Background: During pregnancy untreated antithrombin deficiency is associated with up to a 50% risk of venous thromboembolism (VTE) and a relative risk of pregnancy loss of 2.1 with a 5-fold increase in stillbirths. Thus thromboprophylaxis is widely used, but little data is available to select type, dose & duration of anticoagulation.

Method: We performed a retrospective, single centre observational study of our antithrombin deficient pregnancies since 1996.

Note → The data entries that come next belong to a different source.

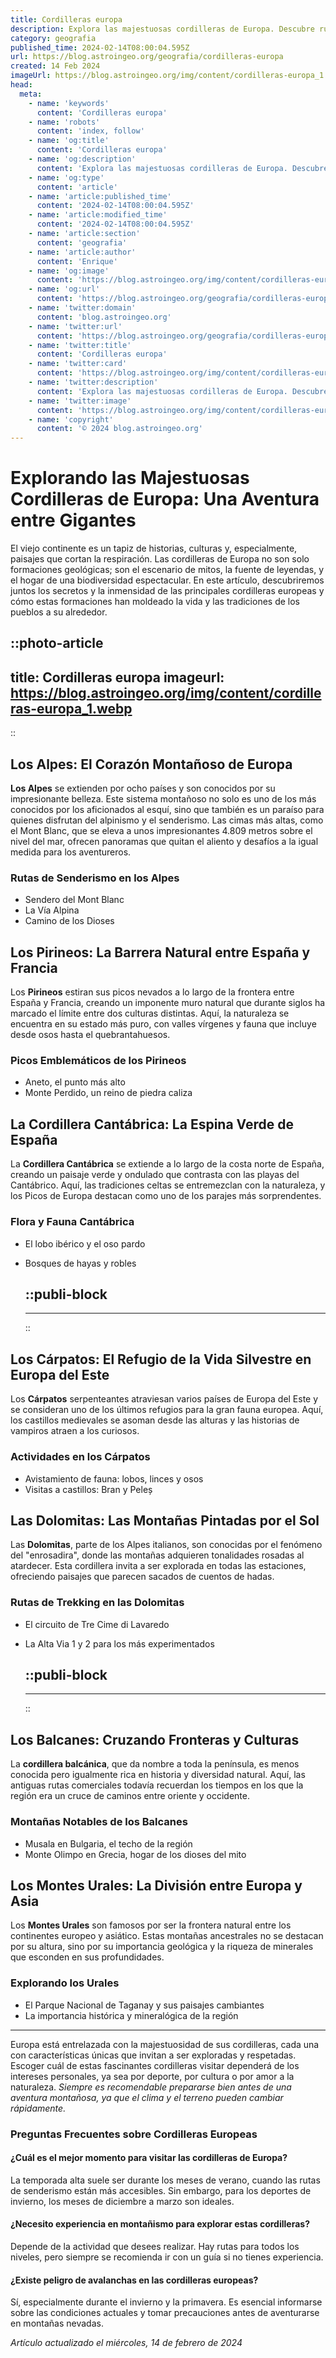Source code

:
 ```yaml
---
title: Cordilleras europa
description: Explora las majestuosas cordilleras de Europa. Descubre rutas, consejos y secretos de sus impresionantes montañas y paisajes.
category: geografia
published_time: 2024-02-14T08:00:04.595Z
url: https://blog.astroingeo.org/geografia/cordilleras-europa
created: 14 Feb 2024
imageUrl: https://blog.astroingeo.org/img/content/cordilleras-europa_1.webp
head:
  meta:
    - name: 'keywords'
      content: 'Cordilleras europa'
    - name: 'robots'
      content: 'index, follow'
    - name: 'og:title'
      content: 'Cordilleras europa'
    - name: 'og:description'
      content: 'Explora las majestuosas cordilleras de Europa. Descubre rutas, consejos y secretos de sus impresionantes montañas y paisajes.'
    - name: 'og:type'
      content: 'article'
    - name: 'article:published_time'
      content: '2024-02-14T08:00:04.595Z'
    - name: 'article:modified_time'
      content: '2024-02-14T08:00:04.595Z'
    - name: 'article:section'
      content: 'geografia'
    - name: 'article:author'
      content: 'Enrique'
    - name: 'og:image'
      content: 'https://blog.astroingeo.org/img/content/cordilleras-europa_1.webp'
    - name: 'og:url'
      content: 'https://blog.astroingeo.org/geografia/cordilleras-europa'
    - name: 'twitter:domain'
      content: 'blog.astroingeo.org'
    - name: 'twitter:url'
      content: 'https://blog.astroingeo.org/geografia/cordilleras-europa'
    - name: 'twitter:title'
      content: 'Cordilleras europa'
    - name: 'twitter:card'
      content: 'https://blog.astroingeo.org/img/content/cordilleras-europa_1.webp'
    - name: 'twitter:description'
      content: 'Explora las majestuosas cordilleras de Europa. Descubre rutas, consejos y secretos de sus impresionantes montañas y paisajes.'
    - name: 'twitter:image'
      content: 'https://blog.astroingeo.org/img/content/cordilleras-europa_1.webp'
    - name: 'copyright'
      content: '© 2024 blog.astroingeo.org'
---
```

# Explorando las Majestuosas Cordilleras de Europa: Una Aventura entre Gigantes

El viejo continente es un tapiz de historias, culturas y, especialmente, paisajes que cortan la respiración. Las cordilleras de Europa no son solo formaciones geológicas; son el escenario de mitos, la fuente de leyendas, y el hogar de una biodiversidad espectacular. En este artículo, descubriremos juntos los secretos y la inmensidad de las principales cordilleras europeas y cómo estas formaciones han moldeado la vida y las tradiciones de los pueblos a su alrededor.


::photo-article
---
title: Cordilleras europa
imageurl: https://blog.astroingeo.org/img/content/cordilleras-europa_1.webp
---
::


## Los Alpes: El Corazón Montañoso de Europa
**Los Alpes** se extienden por ocho países y son conocidos por su impresionante belleza. Este sistema montañoso no solo es uno de los más conocidos por los aficionados al esquí, sino que también es un paraíso para quienes disfrutan del alpinismo y el senderismo. Las cimas más altas, como el Mont Blanc, que se eleva a unos impresionantes 4.809 metros sobre el nivel del mar, ofrecen panoramas que quitan el aliento y desafíos a la igual medida para los aventureros.

### Rutas de Senderismo en los Alpes
- Sendero del Mont Blanc
- La Vía Alpina
- Camino de los Dioses

## Los Pirineos: La Barrera Natural entre España y Francia
Los **Pirineos** estiran sus picos nevados a lo largo de la frontera entre España y Francia, creando un imponente muro natural que durante siglos ha marcado el límite entre dos culturas distintas. Aquí, la naturaleza se encuentra en su estado más puro, con valles vírgenes y fauna que incluye desde osos hasta el quebrantahuesos.

### Picos Emblemáticos de los Pirineos
- Aneto, el punto más alto
- Monte Perdido, un reino de piedra caliza

## La Cordillera Cantábrica: La Espina Verde de España
La **Cordillera Cantábrica** se extiende a lo largo de la costa norte de España, creando un paisaje verde y ondulado que contrasta con las playas del Cantábrico. Aquí, las tradiciones celtas se entremezclan con la naturaleza, y los Picos de Europa destacan como uno de los parajes más sorprendentes.

### Flora y Fauna Cantábrica
- El lobo ibérico y el oso pardo
- Bosques de hayas y robles


  ::publi-block
  ---
  ---
  ::
  
  
## Los Cárpatos: El Refugio de la Vida Silvestre en Europa del Este
Los **Cárpatos** serpenteantes atraviesan varios países de Europa del Este y se consideran uno de los últimos refugios para la gran fauna europea. Aquí, los castillos medievales se asoman desde las alturas y las historias de vampiros atraen a los curiosos.

### Actividades en los Cárpatos
- Avistamiento de fauna: lobos, linces y osos
- Visitas a castillos: Bran y Peleș

## Las Dolomitas: Las Montañas Pintadas por el Sol
Las **Dolomitas**, parte de los Alpes italianos, son conocidas por el fenómeno del "enrosadira", donde las montañas adquieren tonalidades rosadas al atardecer. Esta cordillera invita a ser explorada en todas las estaciones, ofreciendo paisajes que parecen sacados de cuentos de hadas.

### Rutas de Trekking en las Dolomitas
- El circuito de Tre Cime di Lavaredo
- La Alta Via 1 y 2 para los más experimentados


  ::publi-block
  ---
  ---
  ::
  
  
## Los Balcanes: Cruzando Fronteras y Culturas
La **cordillera balcánica**, que da nombre a toda la península, es menos conocida pero igualmente rica en historia y diversidad natural. Aquí, las antiguas rutas comerciales todavía recuerdan los tiempos en los que la región era un cruce de caminos entre oriente y occidente.

### Montañas Notables de los Balcanes
- Musala en Bulgaria, el techo de la región
- Monte Olimpo en Grecia, hogar de los dioses del mito

## Los Montes Urales: La División entre Europa y Asia
Los **Montes Urales** son famosos por ser la frontera natural entre los continentes europeo y asiático. Estas montañas ancestrales no se destacan por su altura, sino por su importancia geológica y la riqueza de minerales que esconden en sus profundidades.

### Explorando los Urales
- El Parque Nacional de Taganay y sus paisajes cambiantes
- La importancia histórica y mineralógica de la región

---

Europa está entrelazada con la majestuosidad de sus cordilleras, cada una con características únicas que invitan a ser exploradas y respetadas. Escoger cuál de estas fascinantes cordilleras visitar dependerá de los intereses personales, ya sea por deporte, por cultura o por amor a la naturaleza. *Siempre es recomendable prepararse bien antes de una aventura montañosa, ya que el clima y el terreno pueden cambiar rápidamente.*

### Preguntas Frecuentes sobre Cordilleras Europeas

#### ¿Cuál es el mejor momento para visitar las cordilleras de Europa?
La temporada alta suele ser durante los meses de verano, cuando las rutas de senderismo están más accesibles. Sin embargo, para los deportes de invierno, los meses de diciembre a marzo son ideales.

#### ¿Necesito experiencia en montañismo para explorar estas cordilleras?
Depende de la actividad que desees realizar. Hay rutas para todos los niveles, pero siempre se recomienda ir con un guía si no tienes experiencia.

#### ¿Existe peligro de avalanchas en las cordilleras europeas?
Sí, especialmente durante el invierno y la primavera. Es esencial informarse sobre las condiciones actuales y tomar precauciones antes de aventurarse en montañas nevadas.

_Artículo actualizado el miércoles, 14 de febrero de 2024_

Results: There were 9 pregnancies in 8 women; median age at conception 33 (age-range 19–37). They separated into 3 groups (1) 4 asymptomatic patients diagnosed on family screening. They received unmonitored enoxaparin 40mg until 16 weeks then 40mg BD. (2) 2 with previous VTE, received intermediate dose enoxaparin (1mg/kg), increased to BD at 16 weeks. Monitoring was done to maintain an anti-Xa trough of <0.12 iu/ml and peak <0.8iu.ml. (3) 2 referred after presenting with VTE in pregnancy. They received enoxaparin 1mg/kg BD and the same monitoring These included a known antithrombin deficient woman, referred in her second pregnancy at 26weeks gestation with premature rupture of the membranes and an iliofemoral deep vein thrombosis which developed on enoxaparin 60mg OD. Enoxaparin was increased to 1mg/kg BD and an IVC filter inserted. Despite the filter however she had a pulmonary embolism. The filter was removed after Caesarean section at 31 weeks. Two had sagittal sinus thromboses in the first trimester associated with severe hyperemesis requiring IV fluids. One was our only thromboprophylaxis failure, receiving enoxaparin 40mg OD, she weighed 80Kg. The second presented at 11weeks gestation. She was intolerant of self injecting and so switched to warfarin at 15 weeks until 35 weeks as did one other mother. All mothers had close feto-maternal monitoring with uterine artery Doppler at 24 weeks if possible and then monthly growth scans thereafter.

Delivery: Thromboprophylaxis was stopped at labour initiation or 12hrs prior to Caesarean section (3 women) and 50iu/kg of antithrombin concentrate was given. Anticoagulation was restarted 24hrs after delivery. Six weeks enoxaparin post-partum thromboprophylaxis was given or the women converted back to warfarin. Estimated blood loss at delivery was a median of 200ml (range 200–500ml), no transfusions were required. There were no post partum VTEs. Nine births occurred at a median gestation of 38weeks (range 31–41), median birth weight 3045g (range 1420–4120g). One child has West’s syndrome.

Conclusion: This is the largest case series on the management of antithrombin deficiency in pregnancy. The combined use of enoxaparin in pregnancy and post partum combined with antithrombin concentrate during labour appears to improve pregnancy outcome and reduce the rate of VTE. Larger studies are required to confirm this finding.